# A Haunting Christmas Parody



## Spooky1 (Aug 25, 2008)

Here's a little parody of the Christmas poem "Night Before Christmas" I wrote. Roxy put the video together and narrated.






Here's the poem:

FRIGHT NIGHT BEFORE CHRISTMAS

'Twas the night before Christmas, all were hiding in fear
'Cause Santa's gone crazy; all he's spreading is fear

He's slaughtered the elves, and Mrs. Claus, too
He's cooked all the reindeer, he's made Rudolf stew

Why did Santa go bonkers? We may never know
Was it too many cookies? Did he eat yellow snow?

Now he's hunting the naughty, and also the nice
But he hasn't got presents; now he carries a knife

There came from the yard such a horrible clatter
It was Santa himself, with gore all a-splattered

As he came toward the door with a chainsaw in hand
I lay on the floor thinking this was the end

That's when I awoke; I was still in my bed
The house was still quiet; 'twas all in my head

No more Jason or Freddy will I watch late at night!
Merry Christmas to all, and to all a good fright!


----------



## Scary Godmother (Oct 13, 2007)

Yikes! I may not sleep tonight. That was creepy and cool. I'm glad it turned out to be a nightmare! LOL


----------



## HalloweenZombie (Jul 22, 2007)

That's the best Christmas anything I've seen all year.


----------



## Sickie Ickie (Jun 20, 2006)

Very well done and put together!


----------



## scream1973 (Dec 23, 2007)

Hehehe.. good job


----------



## Don Givens (Dec 2, 2008)

That was great.

Scary X-mas and Happy Horror Days


----------



## Spooky1 (Aug 25, 2008)

Since it's getting to be Christmas time again I think it's time for renewing a Christmas poem.


----------



## fick209 (Aug 31, 2009)

Absolutely love it! Great job both of you


----------



## nixie (Sep 17, 2008)

That was great! You guys are so creative!


----------



## Spooklights (Jul 4, 2006)

This is a great parody. I loved the little music box going in the background; it made the whole thing seem almost normal.


----------



## scareme (Aug 29, 2006)

That was really funny. You guys are quite the team.


----------



## GothicCandle (Mar 26, 2007)

that was very good!


----------



## Devils Chariot (May 23, 2007)

Santa is overrated. (beetcha toit creepstah!)


----------



## Dark Angel 27 (Sep 11, 2008)

Devils Chariot said:


> Santa is overrated. (beetcha toit creepstah!)
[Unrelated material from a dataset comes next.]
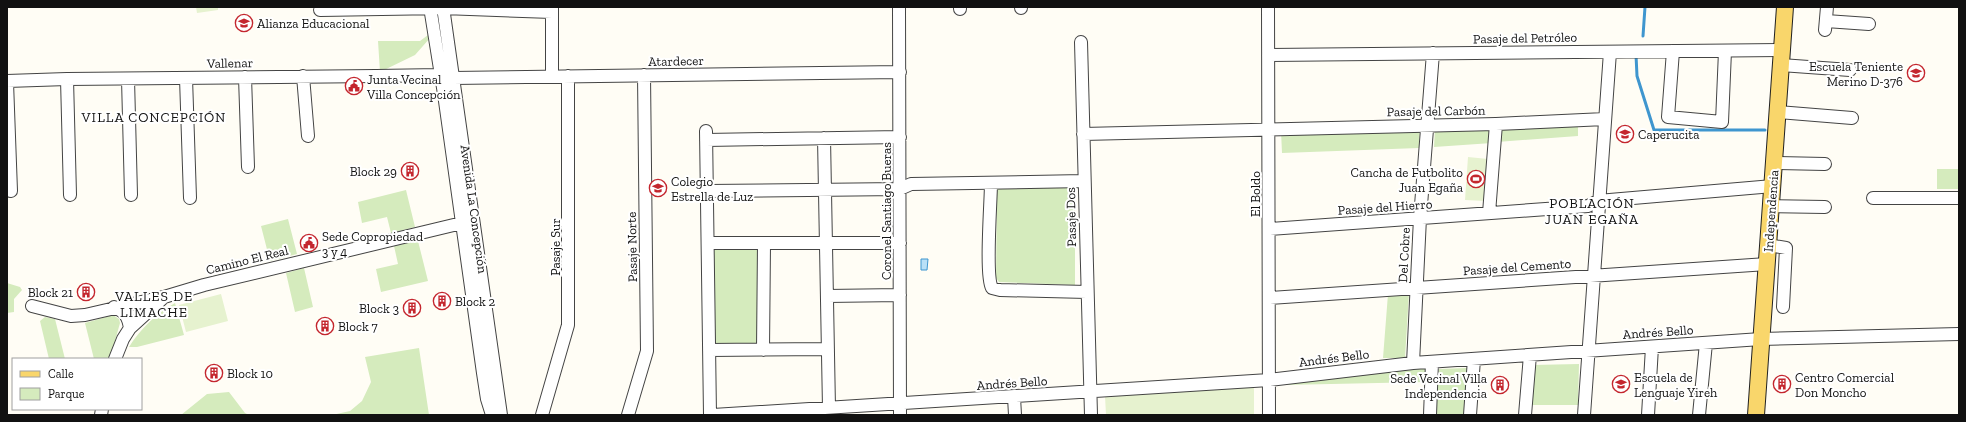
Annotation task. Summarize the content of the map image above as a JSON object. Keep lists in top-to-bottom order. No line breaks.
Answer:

you two are still going at it? :lolkin:

The video is awesome and so is the poem! Roxy you have the perfect voice for that kind of poem!


----------



## RoxyBlue (Oct 6, 2008)

Glad you guys are enjoying it again this year

DA, I keep telling myself I've missed my calling


----------



## pyro (Oct 7, 2006)

sweet


----------



## Spooky1 (Aug 25, 2008)

We updated the link (in the first post) to a new version we saved on YouTube. Photobucket sucks for videos. 

FrightGuy included our poem in his Holiday Spooktacular podcast, posted on Dec. 24th.

Link is http://frightradio.podomatic.com/


----------



## scareme (Aug 29, 2006)

Pretty soon you guys will go pro, and we will be able to say we knew you when.


----------